» WHAT THE EXERCISE ASKS: Below are records; the lines starting at the one with "26-Sep-19: 800 -> 219.7" and ending at the one with "AZ, 10: 615 -> 1770" must be reproduced exactly, both included. Pictures must not appear.
------------------------------------------------------------
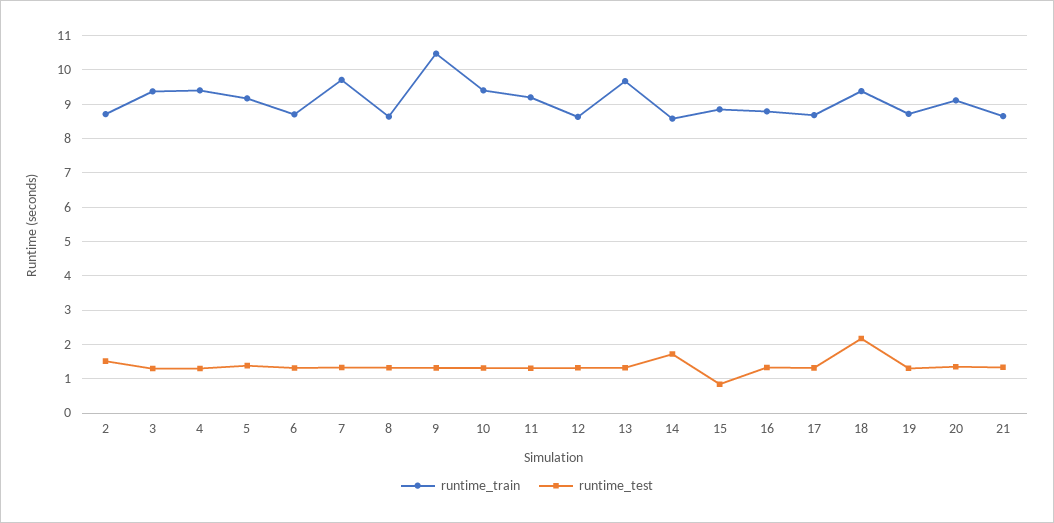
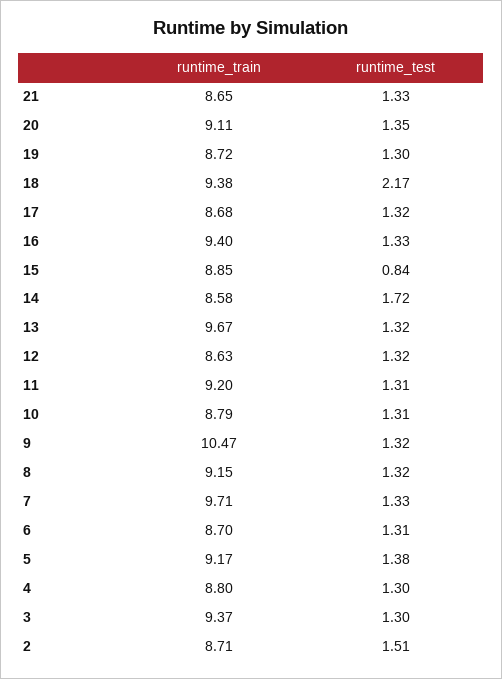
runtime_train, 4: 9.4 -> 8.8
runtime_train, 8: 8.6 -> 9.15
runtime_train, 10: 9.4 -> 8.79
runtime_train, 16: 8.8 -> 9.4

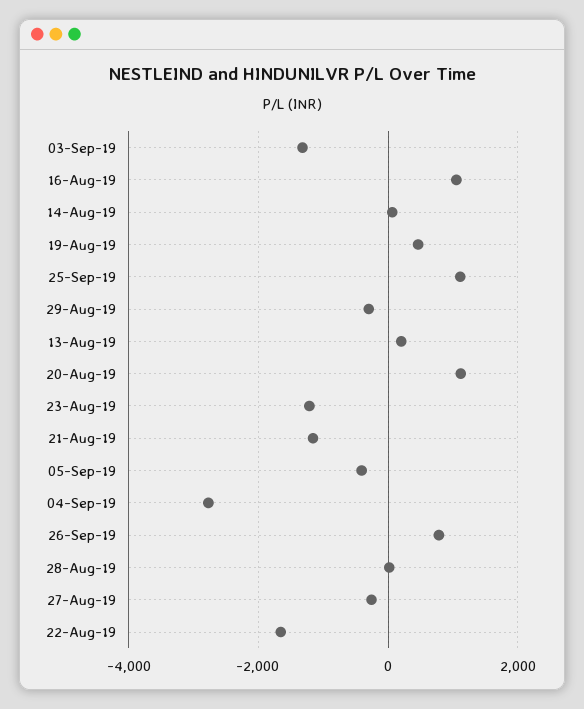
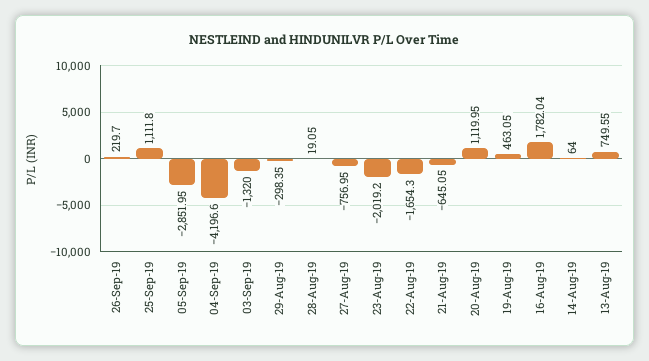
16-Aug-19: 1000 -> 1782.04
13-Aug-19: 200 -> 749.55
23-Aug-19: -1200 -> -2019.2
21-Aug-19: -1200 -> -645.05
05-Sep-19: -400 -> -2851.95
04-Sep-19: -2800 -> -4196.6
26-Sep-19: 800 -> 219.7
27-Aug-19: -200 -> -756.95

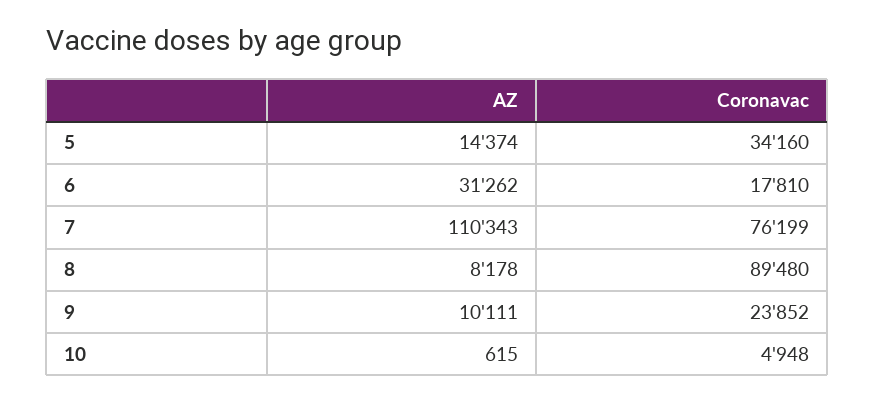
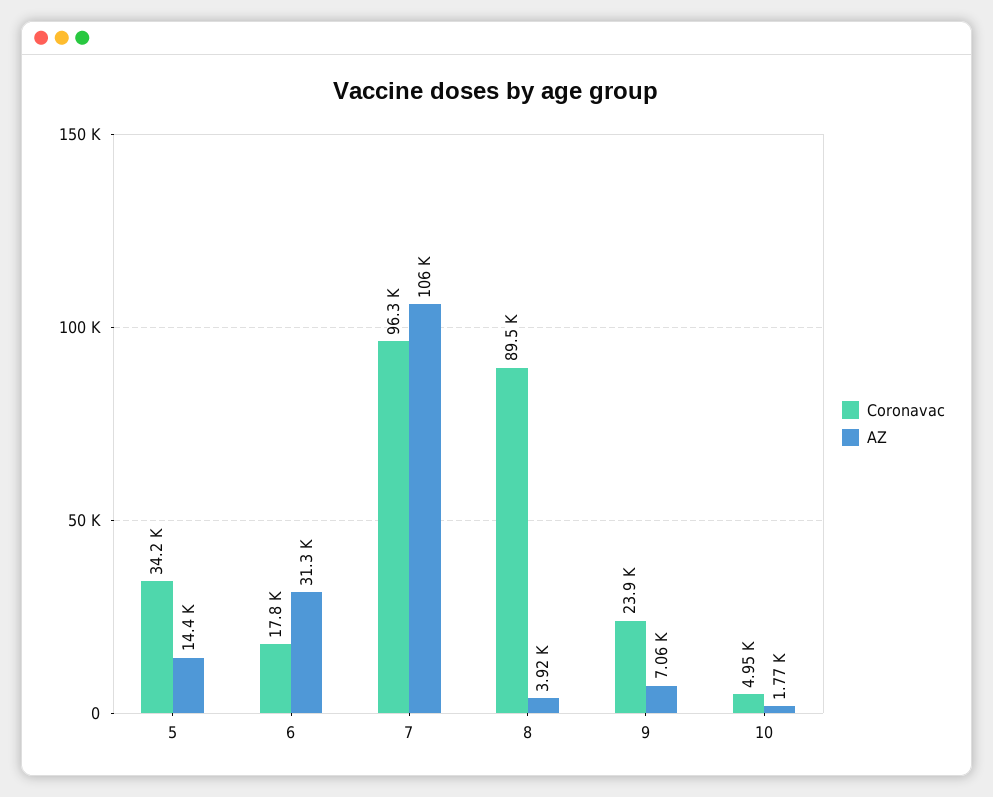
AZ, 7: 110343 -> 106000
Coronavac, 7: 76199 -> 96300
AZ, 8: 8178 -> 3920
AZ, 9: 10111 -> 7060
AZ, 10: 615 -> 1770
------------------------------------------------------------
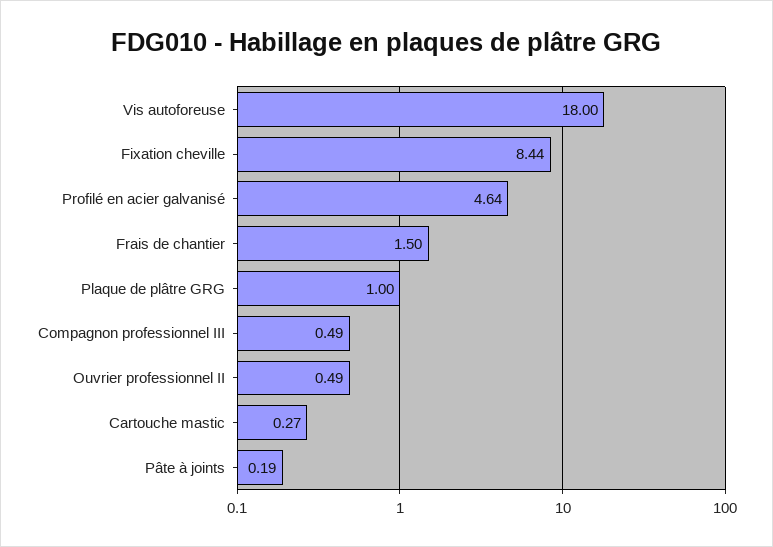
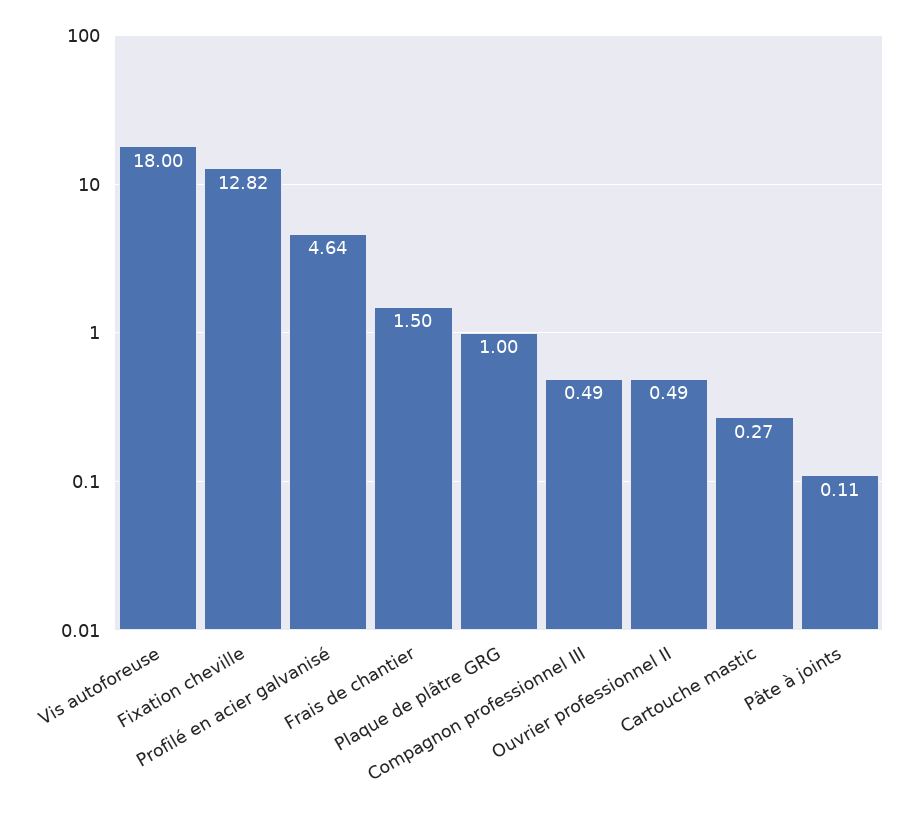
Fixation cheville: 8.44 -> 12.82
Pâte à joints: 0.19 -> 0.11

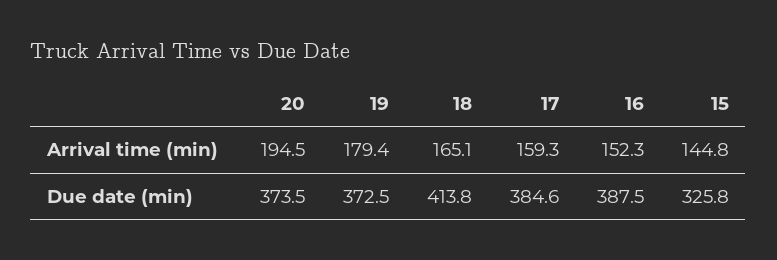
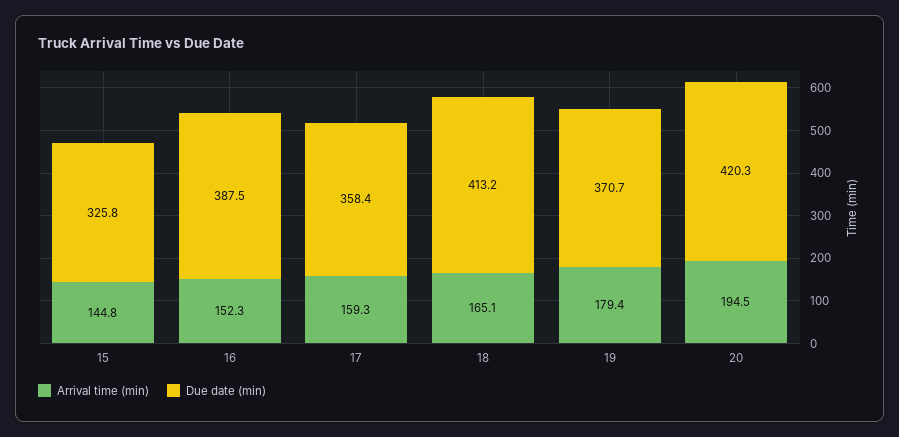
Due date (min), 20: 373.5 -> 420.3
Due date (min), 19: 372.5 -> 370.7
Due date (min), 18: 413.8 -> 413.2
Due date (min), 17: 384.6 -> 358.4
------------------------------------------------------------
» FINISHED TASK:
26-Sep-19: 800 -> 219.7
27-Aug-19: -200 -> -756.95

AZ, 7: 110343 -> 106000
Coronavac, 7: 76199 -> 96300
AZ, 8: 8178 -> 3920
AZ, 9: 10111 -> 7060
AZ, 10: 615 -> 1770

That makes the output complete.